Each line of the data that includes "понимается" must be copied.

[Extracted page text data]
────────
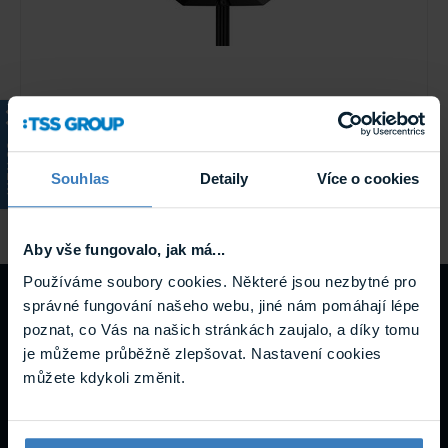
Ajax Superior Hub Hybrid (4G) Black
Hybridní ústředna
Ajax Superior Hub Hybrid (4G) Black je výkonná ústředna
KATALOG
kombinující bezdrátové i drátové zabezpečení v jednom
Souhlas
Detaily
Více o cookies
zařízení. ...
Skladem
Superior Hub Hybrid (4G) Black
Aby vše fungovalo, jak má...
Používáme soubory cookies. Některé jsou nezbytné pro
Návody a
správné fungování našeho webu, jiné nám pomáhají lépe
poznat, co Vás na našich stránkách zaujalo, a díky tomu
je můžeme průběžně zlepšovat. Nastavení cookies
podpora
můžete kdykoli změnit.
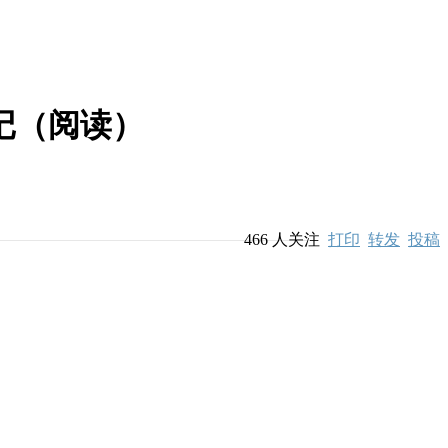
记（阅读）
466
人关注
打印
转发
投稿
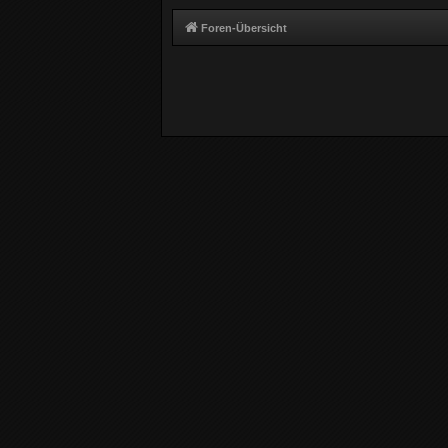
Foren-Übersicht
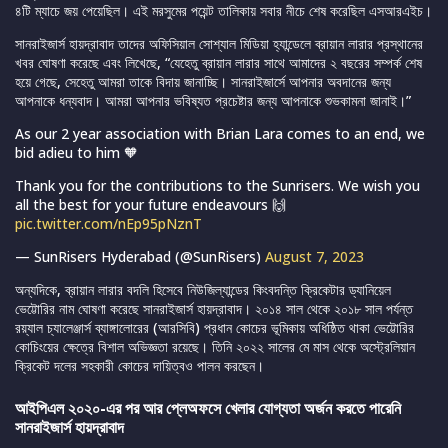
৪টি ম্যাচে জয় পেয়েছিল। এই মরসুমের পয়েন্ট তালিকায় সবার নীচে শেষ করেছিল এসআরএইচ।
সানরাইজার্স হায়দ্রাবাদ তাদের অফিসিয়াল সোশ্যাল মিডিয়া হ্যান্ডেলে ব্রায়ান লারার প্রস্থানের
খবর ঘোষণা করেছে এবং লিখেছে, “যেহেতু ব্রায়ান লারার সাথে আমাদের ২ বছরের সম্পর্ক শেষ
হয়ে গেছে, সেহেতু আমরা তাকে বিদায় জানাচ্ছি। সানরাইজার্সে আপনার অবদানের জন্য
আপনাকে ধন্যবাদ। আমরা আপনার ভবিষ্যত প্রচেষ্টার জন্য আপনাকে শুভকামনা জানাই।”
As our 2 year association with Brian Lara comes to an end, we
bid adieu to him 🧡
Thank you for the contributions to the Sunrisers. We wish you
all the best for your future endeavours 🙌
pic.twitter.com/nEp95pNznT
— SunRisers Hyderabad (@SunRisers)
August 7, 2023
অন্যদিকে, ব্রায়ান লারার বদলি হিসেবে নিউজিল্যান্ডের কিংবদন্তি ক্রিকেটার ড্যানিয়েল
ভেট্টোরির নাম ঘোষণা করেছে সানরাইজার্স হায়দ্রাবাদ। ২০১৪ সাল থেকে ২০১৮ সাল পর্যন্ত
রয়্যাল চ্যালেঞ্জার্স ব্যাঙ্গালোরের (আরসিবি) প্রধান কোচের ভূমিকায় অধিষ্ঠিত থাকা ভেট্টোরির
কোচিংয়ের ক্ষেত্রে বিশাল অভিজ্ঞতা রয়েছে। তিনি ২০২২ সালের মে মাস থেকে অস্ট্রেলিয়ান
ক্রিকেট দলের সহকারী কোচের দায়িত্বও পালন করছেন।
আইপিএল ২০২০-এর পর আর প্লেঅফসে খেলার যোগ্যতা অর্জন করতে পারেনি
সানরাইজার্স হায়দ্রাবাদ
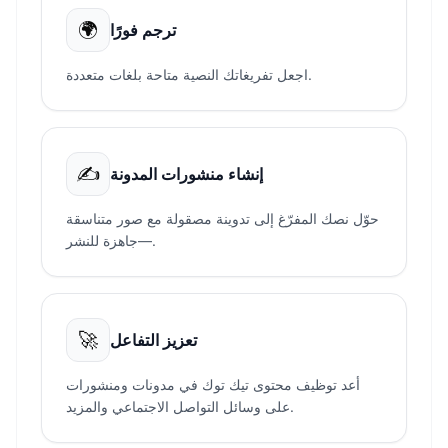
🌍
ترجم فورًا
اجعل تفريغاتك النصية متاحة بلغات متعددة.
✍️
إنشاء منشورات المدونة
حوّل نصك المفرّغ إلى تدوينة مصقولة مع صور متناسقة
—جاهزة للنشر.
🚀
تعزيز التفاعل
أعد توظيف محتوى تيك توك في مدونات ومنشورات
على وسائل التواصل الاجتماعي والمزيد.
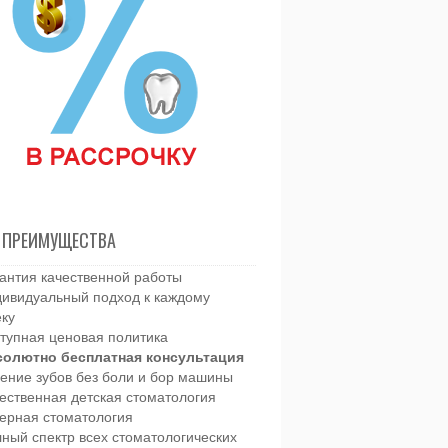
 ПРЕИМУЩЕСТВА
антия качественной работы
ивидуальный подход к каждому
еку
тупная ценовая политика
солютно бесплатная консультация
ение зубов без боли и бор машины
ественная детская стоматология
ерная стоматология
ный спектр всех стоматологических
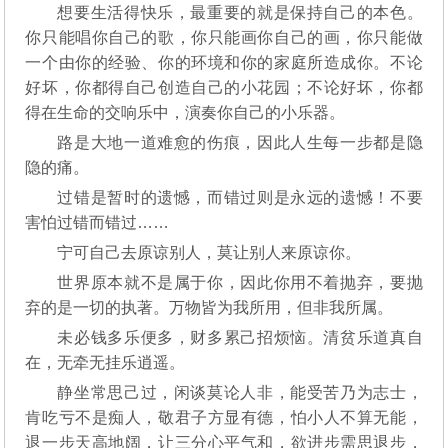
想要生活得快乐，最重要的就是保持自己的本色。
你只能唱你自己的歌，你只能画你自己的画，你只能做
一个由你的经验、你的环境和你的家庭所造成你。不论
好坏，你都得自己创造自己的小花园；不论好坏，你都
得在生命的交响乐中，演奏你自己的小乐器。
路是大地一道难愈的伤痕，因此人生每一步都是隐
隐的痛。
过错是暂时的遗憾，而错过则是永远的遗憾！不要
害怕过错而错过……
宁可自己去原谅别人，莫让别人来原谅你。
世界原本就不是属于你，因此你用不着抛弃，要抛
弃的是一切的执著。万物皆为我所用，但非我所属。
未必钱多乐便多，财多累己招烦恼。清贫乐道真自
在，无牵无挂乐逍遥。
静坐常思己过，闲谈莫论人非，能受苦乃为志士，
肯吃亏不是痴人，敬君子方显有德，怕小人不算无能，
退一步天高地阔，让三分心平气和，欲进步需思退步，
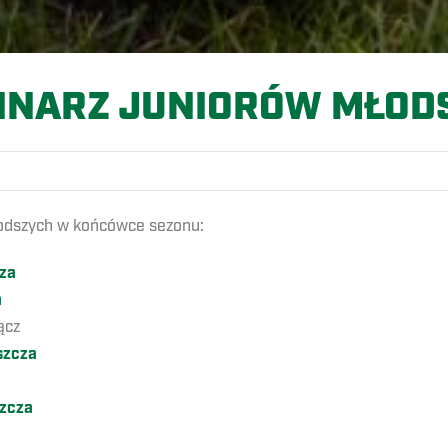
INARZ JUNIORÓW MŁOD
łodszych w końcówce sezonu:
za
a
ącz
szcza
zcza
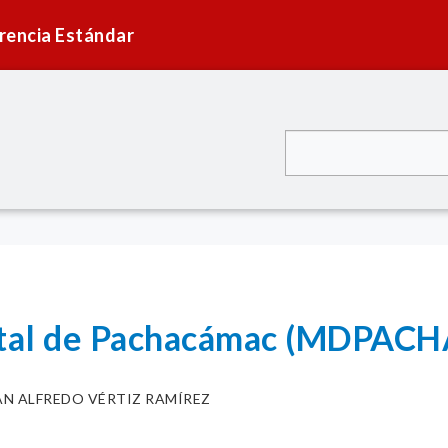
rencia Estándar
rital de Pachacámac (MDPA
AN ALFREDO VÉRTIZ RAMÍREZ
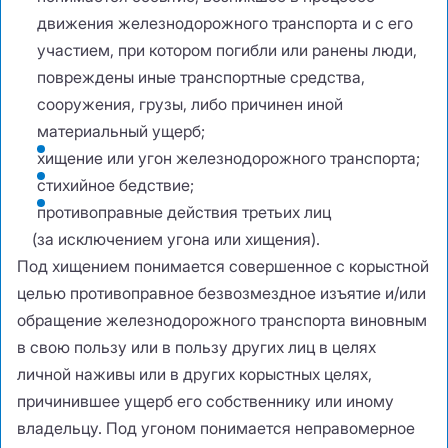
движения железнодорожного транспорта и с его
участием
,
при котором погибли или ранены люди
,
повреждены иные транспортные средства
,
сооружения
,
грузы
,
либо причинен иной
материальный ущерб;
хищение или угон железнодорожного транспорта;
стихийное бедствие;
противоправные действия третьих лиц
(
за исключением угона или хищения).
Под хищением понимается совершенное с корыстной
целью противоправное безвозмездное изъятие и/или
обращение железнодорожного транспорта виновным
в свою пользу или в пользу других лиц в целях
личной наживы или в других корыстных целях
,
причинившее ущерб его собственнику или иному
владельцу. Под угоном понимается неправомерное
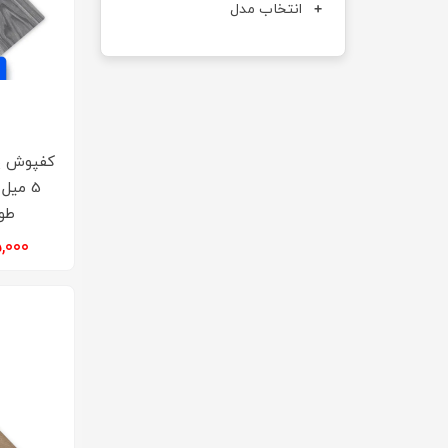
انتخاب مدل
کفپوش‌ پ
5 میل
طوس
۹۲۵,۰۰۰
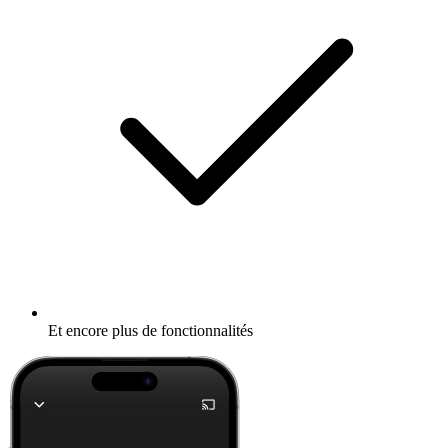
Et encore plus de fonctionnalités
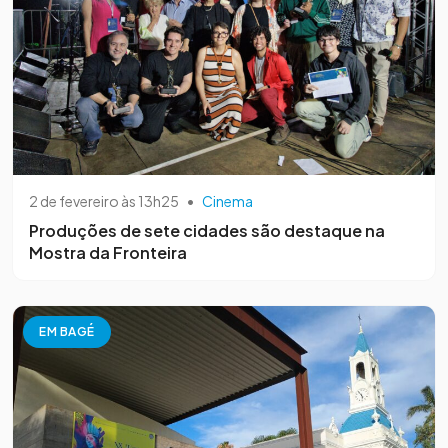
2 de fevereiro às 13h25
•
Cinema
Produções de sete cidades são destaque na
Mostra da Fronteira
EM BAGÉ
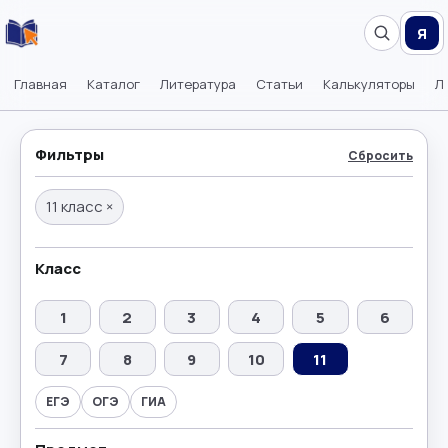
Я
Главная
Каталог
Литература
Статьи
Калькуляторы
Л
Фильтры
Сбросить
11 класс
×
Класс
1
2
3
4
5
6
7
8
9
10
11
ЕГЭ
ОГЭ
ГИА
────────
**EXERCISE ANSWER**
Под хищением понимается совершенное с корыстной
владельцу. Под угоном понимается неправомерное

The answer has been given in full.